Even though captivity may be helpful, the wild is the ideal habitat to be for Bottlenose dolphins. Bottlenose dolphins are able to communicate with a “unique ‘signature whistle’ which they often use when communicating with others” (“Ric O’Barry’s Dolphin Project “). When taken out of the wild, Bottlenose dolphins are removed from their groups and are no longer able to use their “signature whistle”. This gives them an easy way to communicate with other Bottlenose dolphins when there is food or prey (Johnson 24). In the book, Dolphin Rescue True-Life Stories, the Bottlenose dolphins, Tom and Misha would get excited about a school of fish nearby or warn each other about boats that are approaching by using these “whistles”. Bottlenose dolphins love to swim around and dive.

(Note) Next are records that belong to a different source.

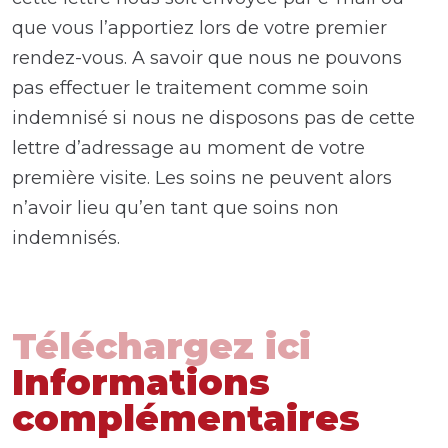
que vous l’apportiez lors de votre premier
rendez-vous. A savoir que nous ne pouvons
pas effectuer le traitement comme soin
indemnisé si nous ne disposons pas de cette
lettre d’adressage au moment de votre
première visite. Les soins ne peuvent alors
n’avoir lieu qu’en tant que soins non
indemnisés.
Téléchargez ici
Informations
complémentaires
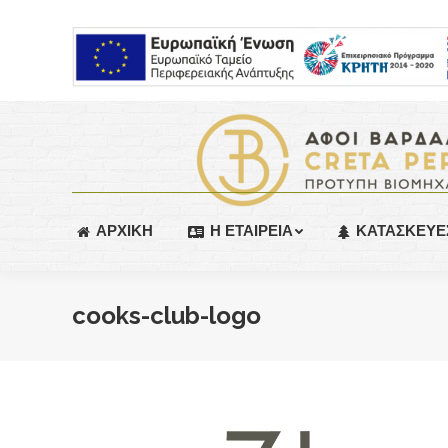
ΑΡΧΙΚΗ
Η ΕΤΑΙΡΕΙΑ
ΚΑΤΑΣΚΕΥΕ
cooks-club-logo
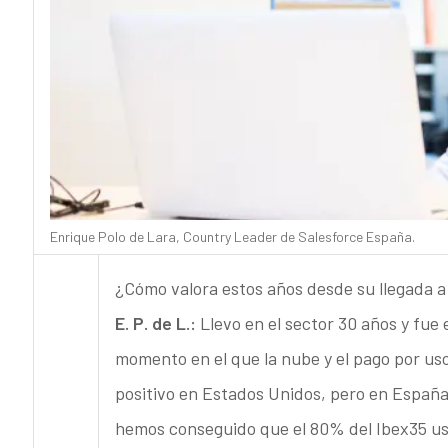
Enrique Polo de Lara, Country Leader de Salesforce España.
¿Cómo valora estos años desde su llegada a
E. P. de L.:
Llevo en el sector 30 años y fu
momento en el que la nube y el pago por u
positivo en Estados Unidos, pero en España
hemos conseguido que el 80% del Ibex35 u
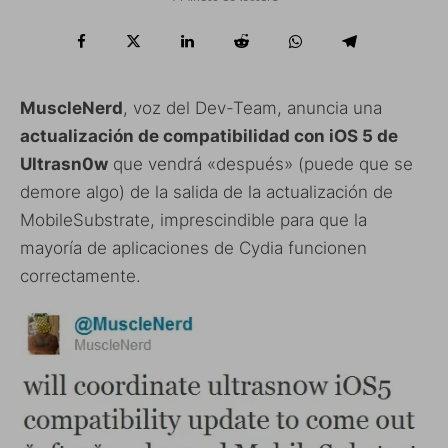
MuscleNerd
, voz del Dev-Team, anuncia una
actualización de compatibilidad con iOS 5 de
Ultrasn0w
que vendrá «después» (puede que se
demore algo) de la salida de la actualización de
MobileSubstrate, imprescindible para que la
mayoría de aplicaciones de Cydia funcionen
correctamente.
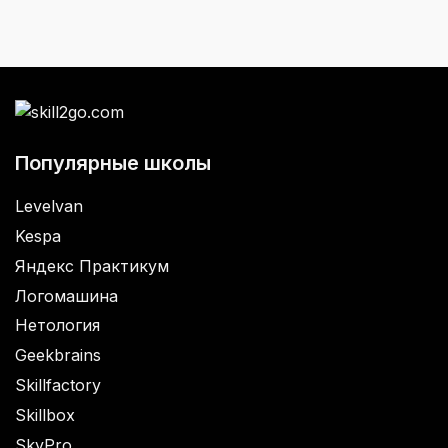
Популярные школы
Levelvan
Kespa
Яндекс Практикум
Логомашина
Нетология
Geekbrains
Skillfactory
Skillbox
SkyPro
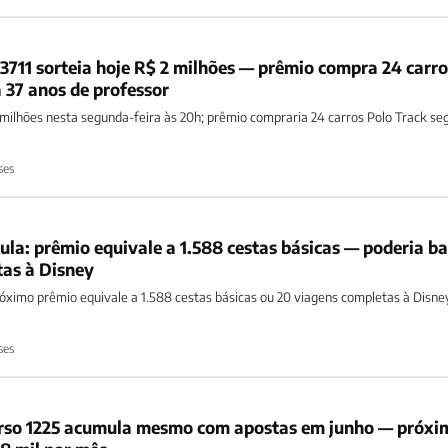
 3711 sorteia hoje R$ 2 milhões — prêmio compra 24 carro
 37 anos de professor
2 milhões nesta segunda-feira às 20h; prêmio compraria 24 carros Polo Track s
ses
la: prêmio equivale a 1.588 cestas básicas — poderia b
tas à Disney
óximo prêmio equivale a 1.588 cestas básicas ou 20 viagens completas à Disne
ses
urso 1225 acumula mesmo com apostas em junho — próxi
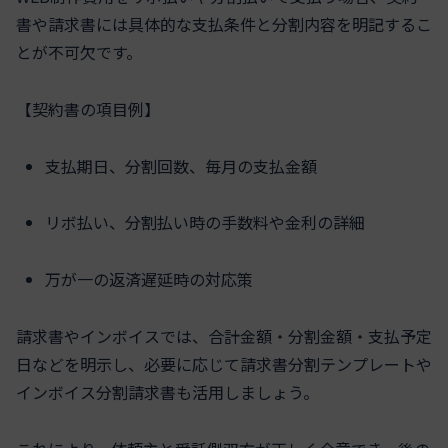
書や請求書には具体的な支払条件と分割内容を明記するこ
とが不可欠です。
【契約書の項目例】
支払期日、分割回数、毎月の支払金額
リボ払い、分割払い時の手数料や金利の詳細
万が一の返済遅延時の対応策
請求書やインボイスでは、合計金額・分割金額・支払予定
日などを明示し、必要に応じて請求書分割テンプレートや
インボイス分割請求書も活用しましょう。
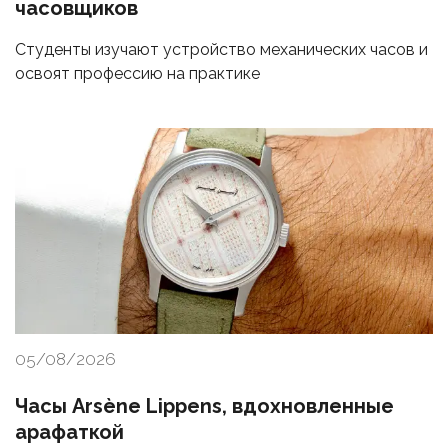
часовщиков
Студенты изучают устройство механических часов и
освоят профессию на практике
05/08/2026
Часы Arsène Lippens, вдохновленные
арафаткой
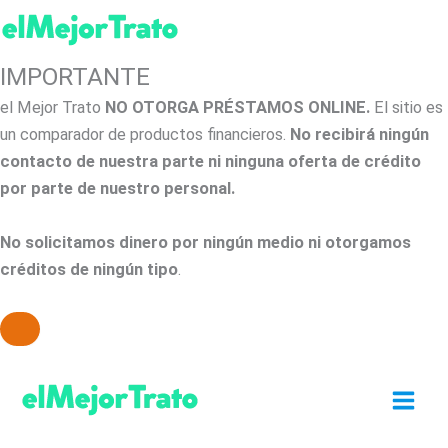
IMPORTANTE
el Mejor Trato
NO OTORGA PRÉSTAMOS ONLINE.
El sitio es
un comparador de productos financieros.
No recibirá ningún
contacto de nuestra parte ni ninguna oferta de crédito
por parte de nuestro personal.
No solicitamos dinero por ningún medio ni otorgamos
créditos de ningún tipo
.
Ir
al
contenido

They are as fast as three miles an hour (Johnson 70). Bottlenose dolphins are very energetic and active and are born to be able to swim around in the wild. These dolphins have the best life in the wild.
Overall, many people have different views on Bottlenose dolphins in wild and captivity. There are many distinctions between the wild and captivity. When people go to aquariums this thought isn’t always going through their mind. They think “oh look at those cute animals”. It never occurs to them that these conditions may be hurting the Bottlenose dolphins. When you walk into an aquarium is the first thought in your mind, “would these dolphins be better than the wild?” Many people would say yes because the wild is perceived as a place where dolphins are “suppose” to be. But, captivity can keep Bottlenose dolphins away from diseases and pollution (“SeaWorld Parks and Entertainment”). Would you want to be held back from reaching your full potential? For Bottlenose dolphins this could be either living in the wild or living in captivity under the care of humans.